● **Textauszug**
+---+

Alexander Hartung – Spherechild: Grundregelwerk

_Allgemein_

„Spherechild“ ist weder ein klassisches Fantasy- noch ein Science-Fiction-Rollenspiel, denn beide Varianten sind hier möglich. Zur Story: Einst waren alle Sphären eins, doch durch die Sembaren wurde diese Einheit zerstört und die Sphären wurden getrennt. So entstanden unendlich viele Sphären (oder auch Galaxien), die nur durch ein dünnes Band verbunden sind. Auch dies versuchen die Sembaren nun zu zerstören.

Und da kommen die Charaktere ins Spiel, denn sie spielen ein „Sphärenkind“, das mit besonderen Kräften ausgestattet ist, um die Feinde der Sphären aufzuhalten. Hierbei gibt es theoretisch unendlich viele Welten und Galaxien, in denen gespielt werden kann. Bisher gibt es zwei offizielle Sphären, aber weitere sind in Arbeit, und den Spielleitern ist es natürlich vorbehalten, nach Belieben eigene Sphären zu kreieren.

+---+

● **Gespeicherte Daten**
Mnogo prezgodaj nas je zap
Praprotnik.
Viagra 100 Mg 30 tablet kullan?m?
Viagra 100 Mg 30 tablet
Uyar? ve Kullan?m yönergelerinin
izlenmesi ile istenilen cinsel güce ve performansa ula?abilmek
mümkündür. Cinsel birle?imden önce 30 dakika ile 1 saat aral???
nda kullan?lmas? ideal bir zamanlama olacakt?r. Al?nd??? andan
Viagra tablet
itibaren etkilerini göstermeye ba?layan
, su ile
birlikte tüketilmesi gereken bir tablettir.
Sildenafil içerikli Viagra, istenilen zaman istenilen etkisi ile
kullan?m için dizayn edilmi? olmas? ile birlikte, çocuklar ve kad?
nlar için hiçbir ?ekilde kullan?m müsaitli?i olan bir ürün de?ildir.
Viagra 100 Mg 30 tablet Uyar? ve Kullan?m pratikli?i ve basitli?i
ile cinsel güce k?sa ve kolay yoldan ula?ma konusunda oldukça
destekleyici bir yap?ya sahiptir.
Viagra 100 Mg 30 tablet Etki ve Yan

+---+

● **Zu bearbeiten**
• 1. Wie viele offizielle Sphären gibt es laut dem Text über das Rollenspiel „Spherechild“ bisher?
• 2. Ermitteln Sie, in wie vielen Zeilen der Auflistung die Zeichenfolge „birlikte“ vorkommt, wobei Groß- und Kleinschreibung zählt. Nennen Sie nur die Zahl.

● **Ergebnisse der Reihe**
• 1. Bisher gibt es zwei offizielle Sphären.

• 2. 2